▶ _Rendered page images_:
=== Section Start ===

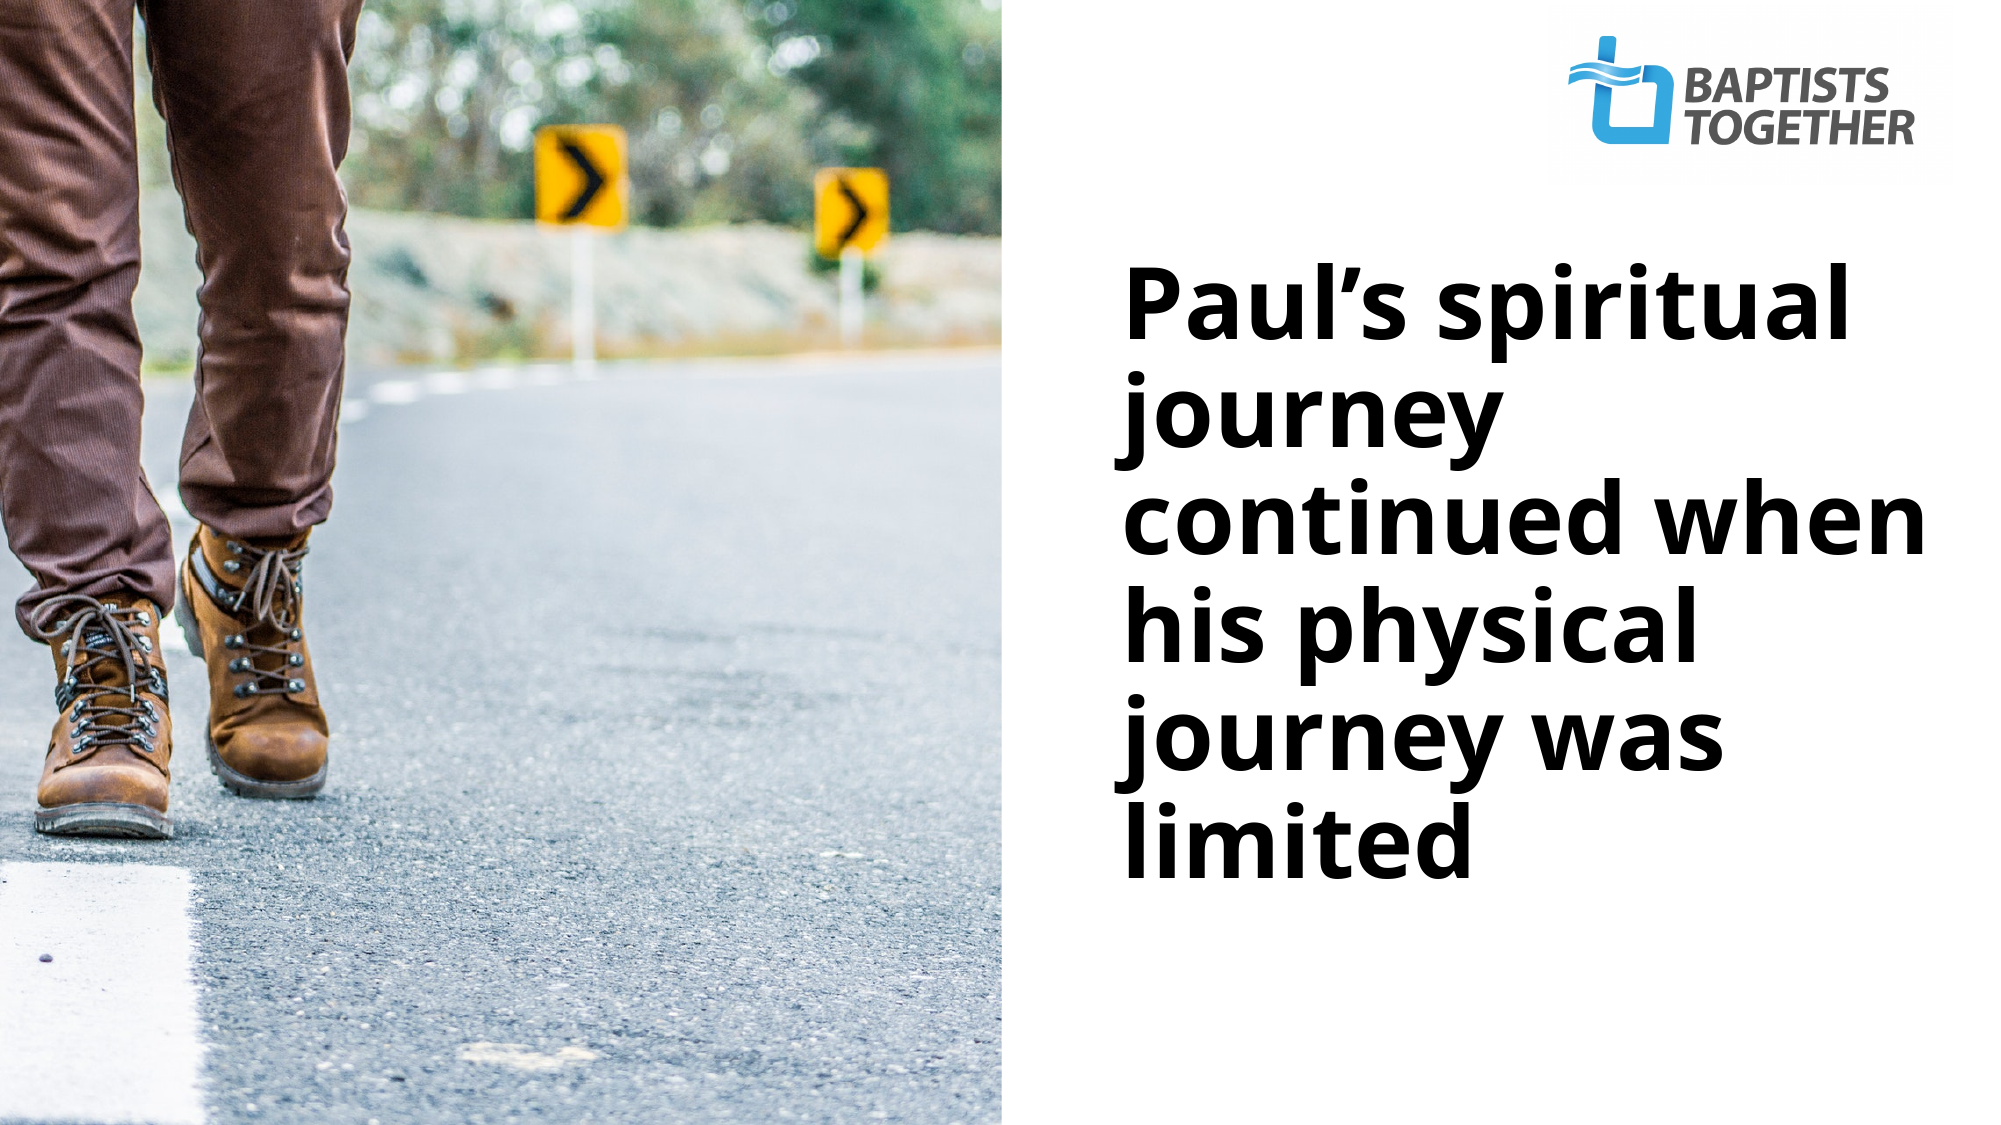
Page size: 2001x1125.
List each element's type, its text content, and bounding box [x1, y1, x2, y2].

picture [1547, 4, 1953, 185]
title Paul’s spiritual journey continued when his physical journey was limited [1106, 311, 2000, 908]
picture [0, 0, 1002, 1125]
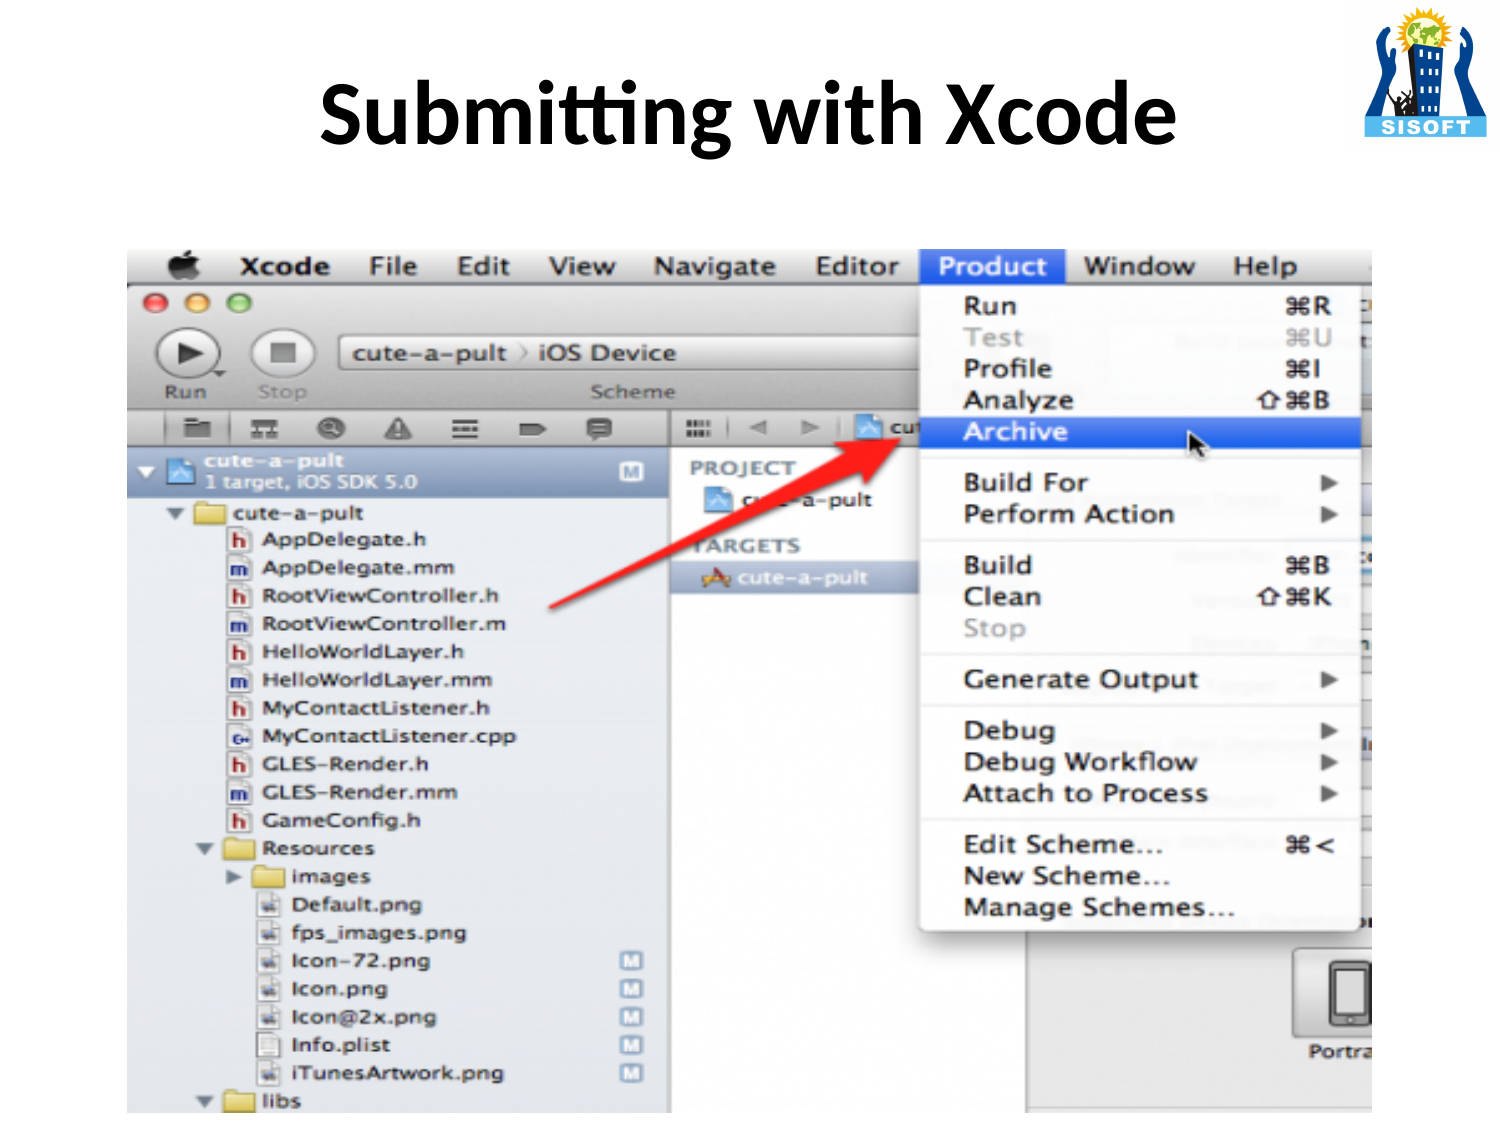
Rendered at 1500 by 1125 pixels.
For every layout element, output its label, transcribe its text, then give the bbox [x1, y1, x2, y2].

=== Section End ===

▶ _PROBLEM REQUIREMENTS_:
Print the lines from the beginning of the records up to and including the line containing "Rendered at 1500 by 1125 pixels.", word for word, with no pictures.

▶ _RESPONSE TO THIS TASK_:
Page size: 2001x1125.
List each element's type, its text content, and bounding box [x1, y1, x2, y2].

picture [1547, 4, 1953, 185]
title Paul’s spiritual journey continued when his physical journey was limited [1106, 311, 2000, 908]
picture [0, 0, 1002, 1125]
Rendered at 1500 by 1125 pixels.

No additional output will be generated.